▶ Task description: Where a line of the material contains the string "front", copy that line.

▶ Data in this exercise:
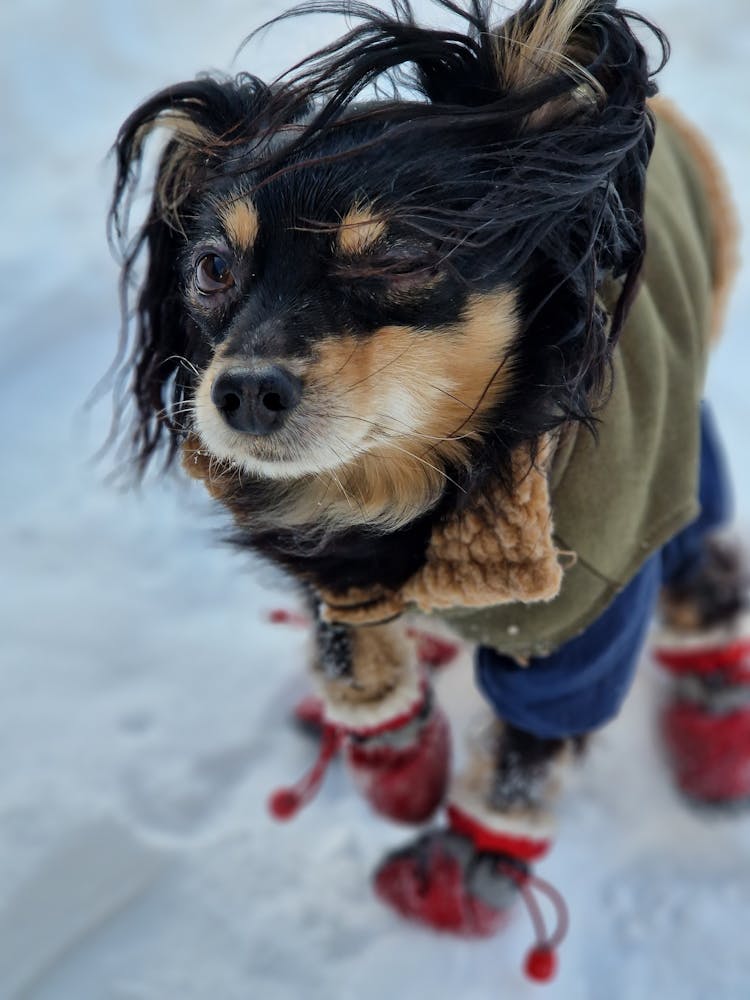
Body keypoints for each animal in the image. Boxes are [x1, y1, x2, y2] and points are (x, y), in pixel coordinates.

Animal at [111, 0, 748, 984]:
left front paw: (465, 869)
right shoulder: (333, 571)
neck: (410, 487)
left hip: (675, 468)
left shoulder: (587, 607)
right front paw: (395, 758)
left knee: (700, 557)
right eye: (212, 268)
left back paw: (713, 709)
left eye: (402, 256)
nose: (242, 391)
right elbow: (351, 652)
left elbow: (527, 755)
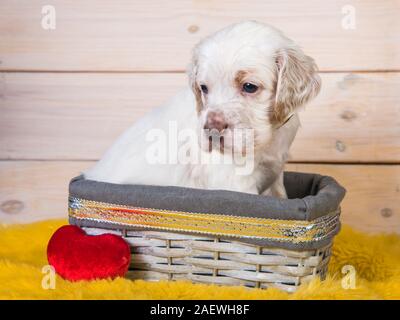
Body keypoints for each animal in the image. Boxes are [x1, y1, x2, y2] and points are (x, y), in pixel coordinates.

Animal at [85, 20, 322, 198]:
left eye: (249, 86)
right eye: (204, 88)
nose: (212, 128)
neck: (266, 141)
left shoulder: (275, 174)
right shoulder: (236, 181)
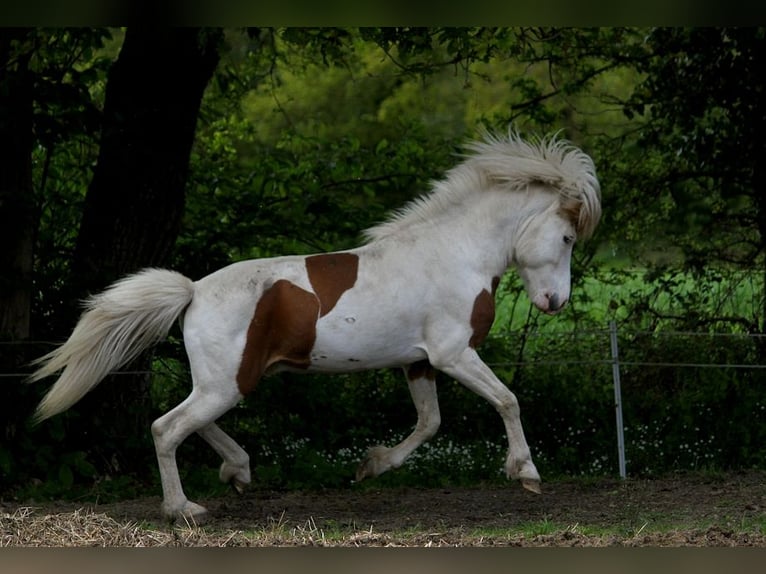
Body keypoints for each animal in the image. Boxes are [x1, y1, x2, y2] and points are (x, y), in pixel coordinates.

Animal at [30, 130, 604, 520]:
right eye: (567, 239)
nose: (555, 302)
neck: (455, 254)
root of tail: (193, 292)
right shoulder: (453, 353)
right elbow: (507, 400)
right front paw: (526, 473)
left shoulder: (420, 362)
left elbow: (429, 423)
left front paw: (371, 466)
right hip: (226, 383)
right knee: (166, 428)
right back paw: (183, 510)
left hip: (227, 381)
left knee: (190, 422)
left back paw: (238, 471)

==

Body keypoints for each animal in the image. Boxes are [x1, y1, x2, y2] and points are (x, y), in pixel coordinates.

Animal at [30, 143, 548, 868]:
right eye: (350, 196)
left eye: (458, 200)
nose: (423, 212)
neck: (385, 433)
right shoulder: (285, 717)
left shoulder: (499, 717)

▶ Completed exercise:
left front paw: (465, 869)
right front paw: (395, 758)
right front paw: (526, 473)
left front paw: (371, 466)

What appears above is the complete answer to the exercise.